7. Malam itu

3K 396 0
                                    

Echi keluar dari toilet dan kembali ke tempat semula. Ia tidak melihat Arsen disana. Hanya ada Vero teman sekelas Echi, beberapa teman se-angkatan lainnya dan pria asing tadi yang sedang menikmati coffe dan obrolan kecil

Echi celingak-celinguk memandang nanar setiap sudut cafe. Tapi Arsen tak kunjung menunjukan batang lehernya.

"Ver, Liat Arsen gak?" tanya Echi dengan posisi berdiri di sebrang tempat vero duduk

"Arsen siapa?" sahut vero dari tempat duduknya

Ya, Echi lupa. Jelas saja Vero tidak mengenal Arsen. Arsen kan anak pindahan tadi pagi yang sama sekali belum berbaur dengan anak- anak SMA kharisma, kecuali Mira dan Olivia.

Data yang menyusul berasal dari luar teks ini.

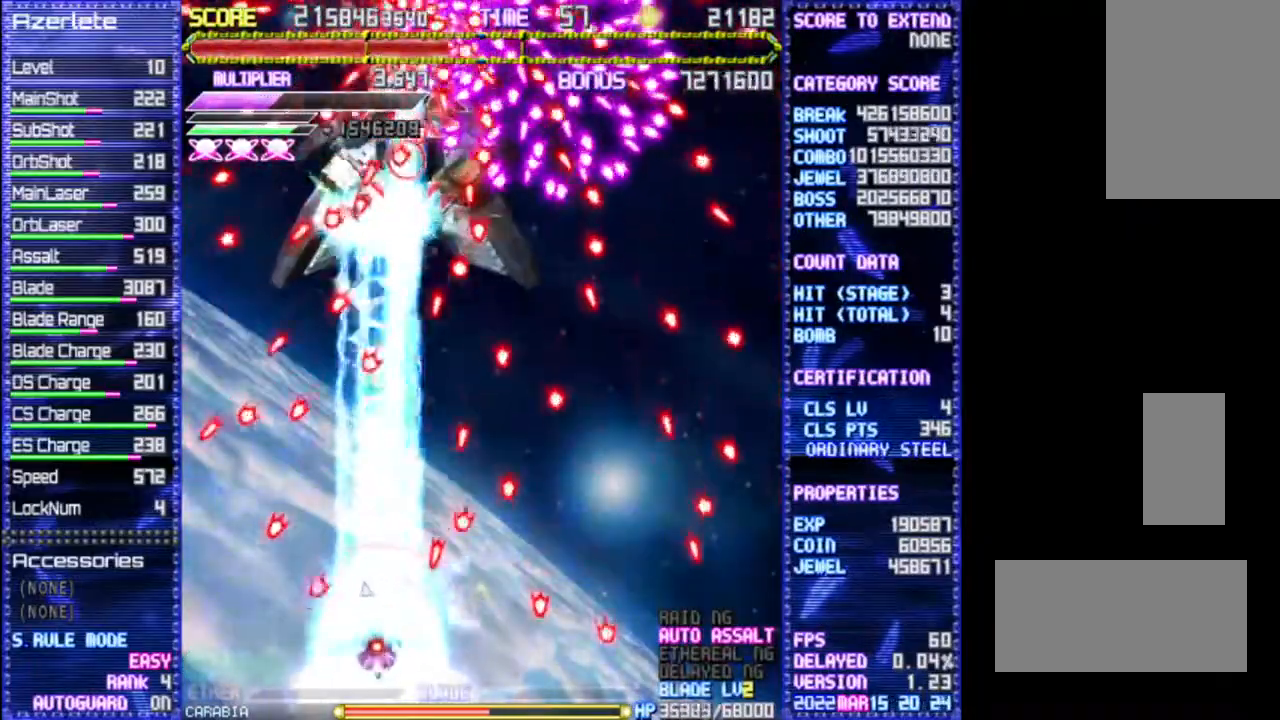
{"dt_ms": 500, "buttons": [], "events": []}
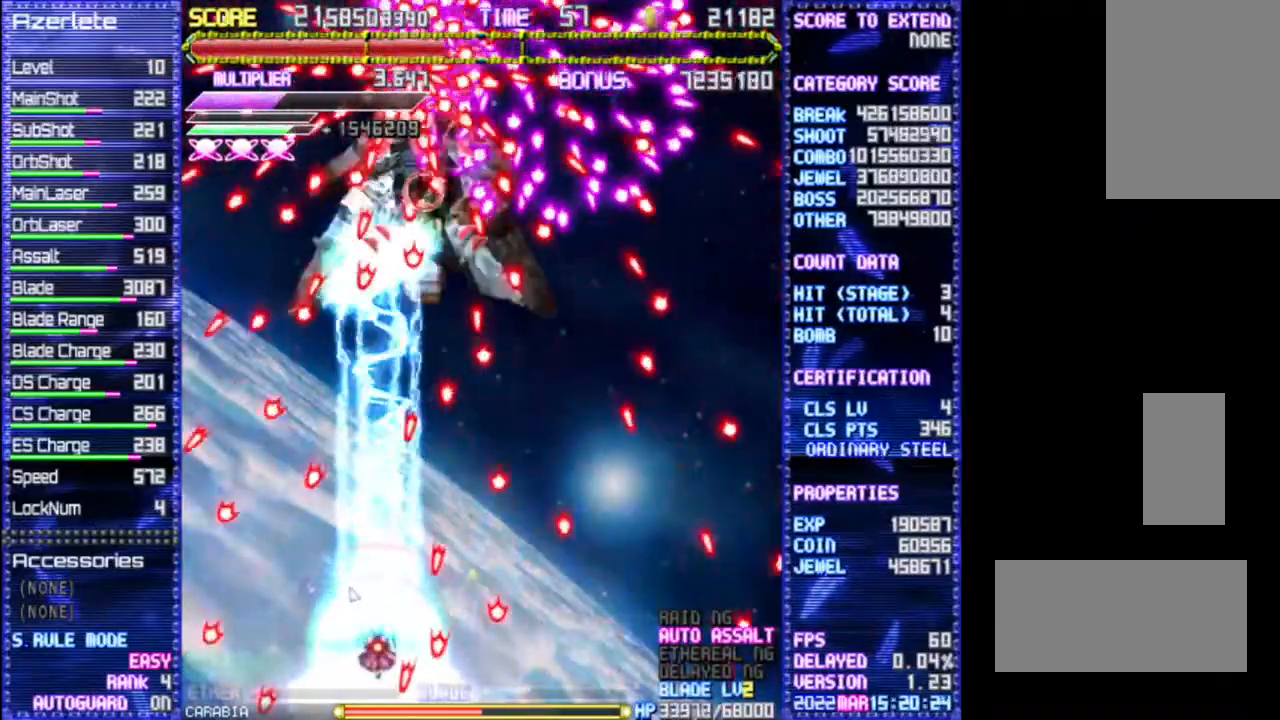
{"dt_ms": 500, "buttons": [], "events": []}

"Cowok bule yang duduk disini tadi." Echi menunjuk kursi tempat arsen duduk sebelumnya

Vero menaikkan satu alisnya. "Siapa sih? Gue gak terlalu merhatiin." jawab vero sedikit bingung.

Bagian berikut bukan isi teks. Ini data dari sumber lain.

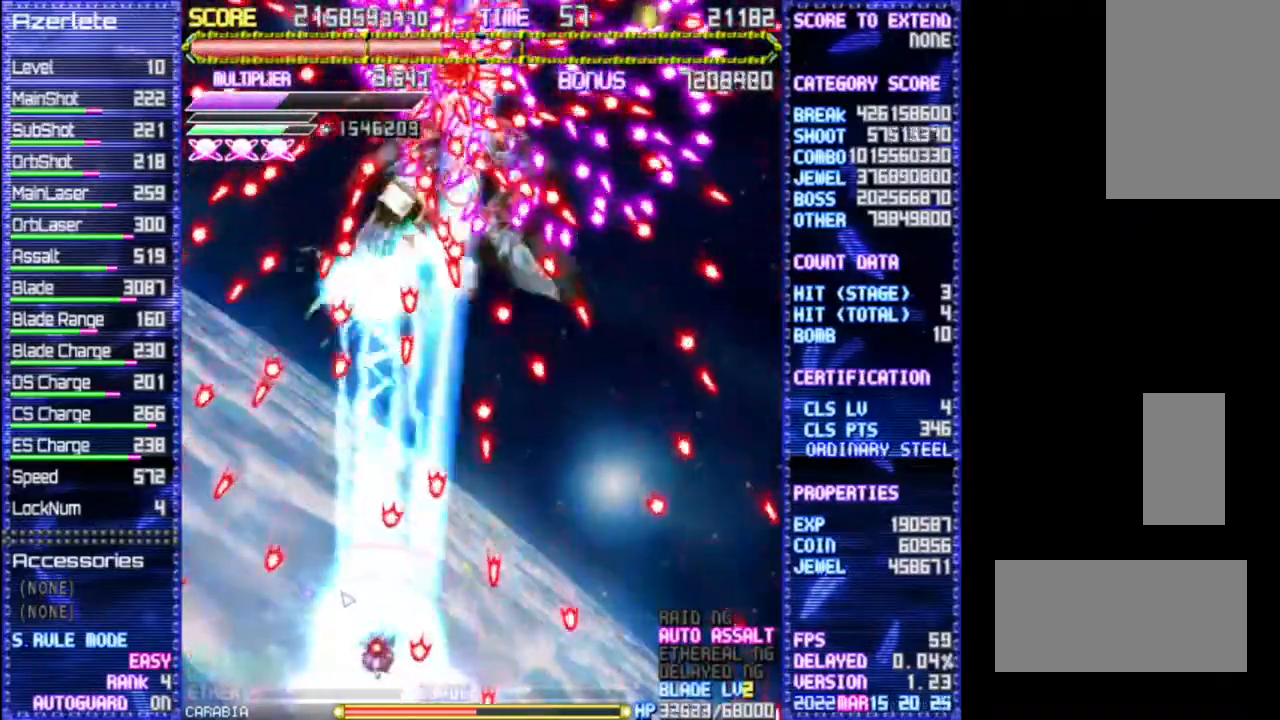
{"dt_ms": 500, "buttons": [], "events": []}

"Yang traktir kita semua disini." jawab Echi pelan

Vero mengangguk paham. "Oh temen si Olivia? udah keluar dari tadi chi." jawab Vero membuat jantung Echi tersentak

Sedangkan Echi sedikit canggung, karna sedari tadi saat ia berbicara dengan vero semua teman teman vero memperhatikannya detail.

"Ok, thanks ver." pungkas Echi cepat-cepat melangkahkan kakinya keluar cafe. Ia bingung, kemana Arsen? Tiba tiba menghilang seperti ditelan bumi!

Echi mencoba menghubungi Arsen, beberapa kali menelponnya, tapi tak kunjung ada jawaban. Ia beralih menelpon Daffin, tapi tidak aktif.

"Gimana gue mau pulang..." lirih Echi mengacak ngacak frustasi rambutnya

Echi duduk diteras cafe. Sedikit memposisikan pikirannya agar tenang mencari jalan keluar.

Bunda? Ah tidak mungkin. Ini sudah pukul 11 malam. Echi tidak ingin menganggu kedua orang tuanya yang sedang istirahat.

Tenang chi tenang~ tarik nafas dalam dalam hembuskan. Pasti ada jalan keluarnya-batin echi

Echi kembali melangkahkan kakinya masuk ke cafe tersebut. Menghampiri vero yang masih asik nongkrong.

Echi menarik napas dalam-dalam lalu ia hembuskan kembali, jujur Echi cukup gugup.

"Gue boleh nebeng pulang gak?" tanya Echi sedikit canggung dihadapan vero dan teman temannya

Sejujurnya Echi sangat malu. Tapi jika tidak begitu dia tidak akan sampai kerumah.

"Kita naik motor chi, gak bawa mobil, dan satu motor udah pada ada boncengannya," balas vero

"Emang lo kesini sama siapa?" tanya vero menambahkan

Echi tertegun, dan sedikit memundurkan langkahnya. "Sama Arsen, tapi dia tiba-tiba gak ada, gue gatau dia kemana." balas Echi

"Oh sorry banget ya chi," sahut Vero, "atau mau gue pesenin taksi chi? udah malem juga, ga baik kalau makin kemaleman."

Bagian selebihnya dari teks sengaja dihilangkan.